WHAT IS REQUIRED: All of the data should be reproduced word for word, though its pictures must be omitted.

RECORDS TO USE:

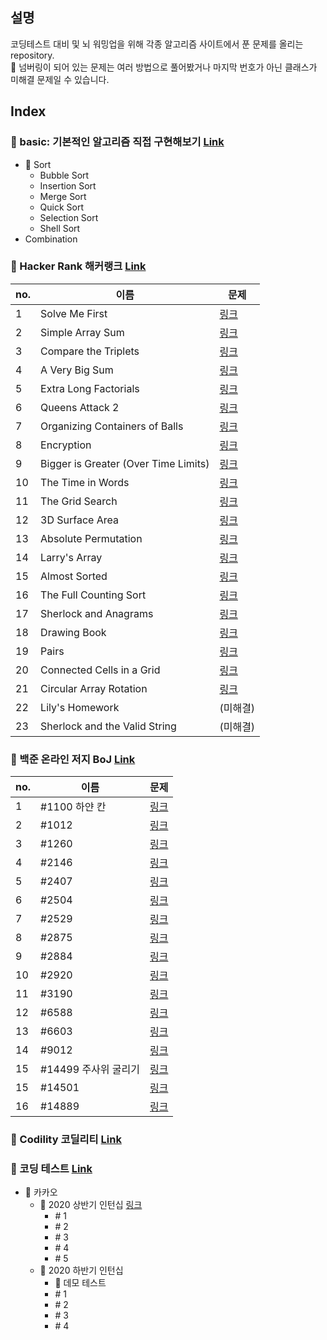 ## 설명
코딩테스트 대비 및 뇌 워밍업을 위해 각종 알고리즘 사이트에서 푼 문제를 올리는 repository.<br>
🐜 넘버링이 되어 있는 문제는 여러 방법으로 풀어봤거나 마지막 번호가 아닌 클래스가 미해결 문제일 수 있습니다.

## Index
### 📁 basic: 기본적인 알고리즘 직접 구현해보기 [Link](https://github.com/dasistHYOJIN/algorithms/tree/master/src/basic)
* 📁 Sort
    * Bubble Sort
    * Insertion Sort
    * Merge Sort
    * Quick Sort
    * Selection Sort
    * Shell Sort
* Combination

### 📁 Hacker Rank 해커랭크 [Link](https://github.com/dasistHYOJIN/algorithms/tree/master/src/hacker_rank)

|no.|이름|문제|
|---|---|---|
|1|Solve Me First|[링크](https://www.hackerrank.com/challenges/solve-me-first)|
|2|Simple Array Sum|[링크](https://www.hackerrank.com/challenges/simple-array-sum)|
|3|Compare the Triplets|[링크](https://www.hackerrank.com/challenges/compare-the-triplets)|
|4|A Very Big Sum|[링크](https://www.hackerrank.com/challenges/a-very-big-sum)|
|5|Extra Long Factorials|[링크](https://www.hackerrank.com/challenges/extra-long-factorials)|
|6|Queens Attack 2|[링크](https://www.hackerrank.com/challenges/queens-attack-2)|
|7|Organizing Containers of Balls|[링크](https://www.hackerrank.com/challenges/organizing-containers-of-balls)|
|8|Encryption|[링크](https://www.hackerrank.com/challenges/encryption)|
|9|Bigger is Greater (Over Time Limits)|[링크](https://www.hackerrank.com/challenges/bigger-is-greater)|
|10|The Time in Words|[링크](https://www.hackerrank.com/challenges/the-time-in-words)|
|11|The Grid Search|[링크](https://www.hackerrank.com/challenges/the-grid-search)|
|12|3D Surface Area|[링크](https://www.hackerrank.com/challenges/3d-surface-area)|
|13|Absolute Permutation|[링크](https://www.hackerrank.com/challenges/absolute-permutation)|
|14|Larry's Array|[링크](https://www.hackerrank.com/challenges/larrys-array)|
|15|Almost Sorted|[링크](https://www.hackerrank.com/challenges/almost-sorted)|
|16|The Full Counting Sort|[링크](https://www.hackerrank.com/challenges/countingsort4)|
|17|Sherlock and Anagrams|[링크](https://www.hackerrank.com/challenges/sherlock-and-anagrams)|
|18|Drawing Book|[링크](https://www.hackerrank.com/challenges/drawing-book/problem)|
|19|Pairs|[링크](https://www.hackerrank.com/challenges/pairs/problem)|
|20|Connected Cells in a Grid|[링크](https://www.hackerrank.com/challenges/connected-cell-in-a-grid/problem)|
|21|Circular Array Rotation|[링크](https://www.hackerrank.com/challenges/circular-array-rotation/problem)|
|22|Lily's Homework|(미해결)|
|23|Sherlock and the Valid String|(미해결)|

### 📁 백준 온라인 저지 BoJ [Link](https://github.com/dasistHYOJIN/algorithms/tree/master/src/boj)
|no.|이름|문제|
|---|---|---|
|1|\#1100 하얀 칸|[링크](https://www.acmicpc.net/problem/1100)|
|2|\#1012|[링크](https://www.acmicpc.net/problem/1012)|
|3|\#1260|[링크](https://www.acmicpc.net/problem/1260)|
|4|\#2146|[링크](https://www.acmicpc.net/problem/2146)|
|5|\#2407|[링크](https://www.acmicpc.net/problem/2407)|
|6|\#2504|[링크](https://www.acmicpc.net/problem/2504)|
|7|\#2529|[링크](https://www.acmicpc.net/problem/2529)|
|8|\#2875|[링크](https://www.acmicpc.net/problem/2875)|
|9|\#2884|[링크](https://www.acmicpc.net/problem/2884)|
|10|\#2920|[링크](https://www.acmicpc.net/problem/2920)|
|11|\#3190|[링크](https://www.acmicpc.net/problem/3190)|
|12|\#6588|[링크](https://www.acmicpc.net/problem/6588)|
|13|\#6603|[링크](https://www.acmicpc.net/problem/6603)|
|14|\#9012|[링크](https://www.acmicpc.net/problem/9012)|
|15|\#14499 주사위 굴리기|[링크](https://www.acmicpc.net/problem/14499)|
|15|\#14501|[링크](https://www.acmicpc.net/problem/14501)|
|16|\#14889|[링크](https://www.acmicpc.net/problem/14889)|

### 📁 Codility 코딜리티 [Link](https://github.com/dasistHYOJIN/algorithms/blob/master/src/codility)

### 📁 코딩 테스트 [Link](https://github.com/dasistHYOJIN/algorithms/tree/master/src/test)
* 📁 카카오
    * 📁 2020 상반기 인턴십 [링크](https://tech.kakao.com/2020/04/01/2019-internship-test/)
        * \# 1
        * \# 2
        * \# 3
        * \# 4
        * \# 5
    * 📁 2020 하반기 인턴십
        * 📁 데모 테스트
        * \# 1
        * \# 2
        * \# 3
        * \# 4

SOLUTION BELOW:
 ## 설명
코딩테스트 대비 및 뇌 워밍업을 위해 각종 알고리즘 사이트에서 푼 문제를 올리는 repository.<br>
🐜 넘버링이 되어 있는 문제는 여러 방법으로 풀어봤거나 마지막 번호가 아닌 클래스가 미해결 문제일 수 있습니다.

## Index
### 📁 basic: 기본적인 알고리즘 직접 구현해보기 [Link](https://github.com/dasistHYOJIN/algorithms/tree/master/src/basic)
* 📁 Sort
    * Bubble Sort
    * Insertion Sort
    * Merge Sort
    * Quick Sort
    * Selection Sort
    * Shell Sort
* Combination

### 📁 Hacker Rank 해커랭크 [Link](https://github.com/dasistHYOJIN/algorithms/tree/master/src/hacker_rank)

|no.|이름|문제|
|---|---|---|
|1|Solve Me First|[링크](https://www.hackerrank.com/challenges/solve-me-first)|
|2|Simple Array Sum|[링크](https://www.hackerrank.com/challenges/simple-array-sum)|
|3|Compare the Triplets|[링크](https://www.hackerrank.com/challenges/compare-the-triplets)|
|4|A Very Big Sum|[링크](https://www.hackerrank.com/challenges/a-very-big-sum)|
|5|Extra Long Factorials|[링크](https://www.hackerrank.com/challenges/extra-long-factorials)|
|6|Queens Attack 2|[링크](https://www.hackerrank.com/challenges/queens-attack-2)|
|7|Organizing Containers of Balls|[링크](https://www.hackerrank.com/challenges/organizing-containers-of-balls)|
|8|Encryption|[링크](https://www.hackerrank.com/challenges/encryption)|
|9|Bigger is Greater (Over Time Limits)|[링크](https://www.hackerrank.com/challenges/bigger-is-greater)|
|10|The Time in Words|[링크](https://www.hackerrank.com/challenges/the-time-in-words)|
|11|The Grid Search|[링크](https://www.hackerrank.com/challenges/the-grid-search)|
|12|3D Surface Area|[링크](https://www.hackerrank.com/challenges/3d-surface-area)|
|13|Absolute Permutation|[링크](https://www.hackerrank.com/challenges/absolute-permutation)|
|14|Larry's Array|[링크](https://www.hackerrank.com/challenges/larrys-array)|
|15|Almost Sorted|[링크](https://www.hackerrank.com/challenges/almost-sorted)|
|16|The Full Counting Sort|[링크](https://www.hackerrank.com/challenges/countingsort4)|
|17|Sherlock and Anagrams|[링크](https://www.hackerrank.com/challenges/sherlock-and-anagrams)|
|18|Drawing Book|[링크](https://www.hackerrank.com/challenges/drawing-book/problem)|
|19|Pairs|[링크](https://www.hackerrank.com/challenges/pairs/problem)|
|20|Connected Cells in a Grid|[링크](https://www.hackerrank.com/challenges/connected-cell-in-a-grid/problem)|
|21|Circular Array Rotation|[링크](https://www.hackerrank.com/challenges/circular-array-rotation/problem)|
|22|Lily's Homework|(미해결)|
|23|Sherlock and the Valid String|(미해결)|

### 📁 백준 온라인 저지 BoJ [Link](https://github.com/dasistHYOJIN/algorithms/tree/master/src/boj)
|no.|이름|문제|
|---|---|---|
|1|\#1100 하얀 칸|[링크](https://www.acmicpc.net/problem/1100)|
|2|\#1012|[링크](https://www.acmicpc.net/problem/1012)|
|3|\#1260|[링크](https://www.acmicpc.net/problem/1260)|
|4|\#2146|[링크](https://www.acmicpc.net/problem/2146)|
|5|\#2407|[링크](https://www.acmicpc.net/problem/2407)|
|6|\#2504|[링크](https://www.acmicpc.net/problem/2504)|
|7|\#2529|[링크](https://www.acmicpc.net/problem/2529)|
|8|\#2875|[링크](https://www.acmicpc.net/problem/2875)|
|9|\#2884|[링크](https://www.acmicpc.net/problem/2884)|
|10|\#2920|[링크](https://www.acmicpc.net/problem/2920)|
|11|\#3190|[링크](https://www.acmicpc.net/problem/3190)|
|12|\#6588|[링크](https://www.acmicpc.net/problem/6588)|
|13|\#6603|[링크](https://www.acmicpc.net/problem/6603)|
|14|\#9012|[링크](https://www.acmicpc.net/problem/9012)|
|15|\#14499 주사위 굴리기|[링크](https://www.acmicpc.net/problem/14499)|
|15|\#14501|[링크](https://www.acmicpc.net/problem/14501)|
|16|\#14889|[링크](https://www.acmicpc.net/problem/14889)|

### 📁 Codility 코딜리티 [Link](https://github.com/dasistHYOJIN/algorithms/blob/master/src/codility)

### 📁 코딩 테스트 [Link](https://github.com/dasistHYOJIN/algorithms/tree/master/src/test)
* 📁 카카오
    * 📁 2020 상반기 인턴십 [링크](https://tech.kakao.com/2020/04/01/2019-internship-test/)
        * \# 1
        * \# 2
        * \# 3
        * \# 4
        * \# 5
    * 📁 2020 하반기 인턴십
        * 📁 데모 테스트
        * \# 1
        * \# 2
        * \# 3
        * \# 4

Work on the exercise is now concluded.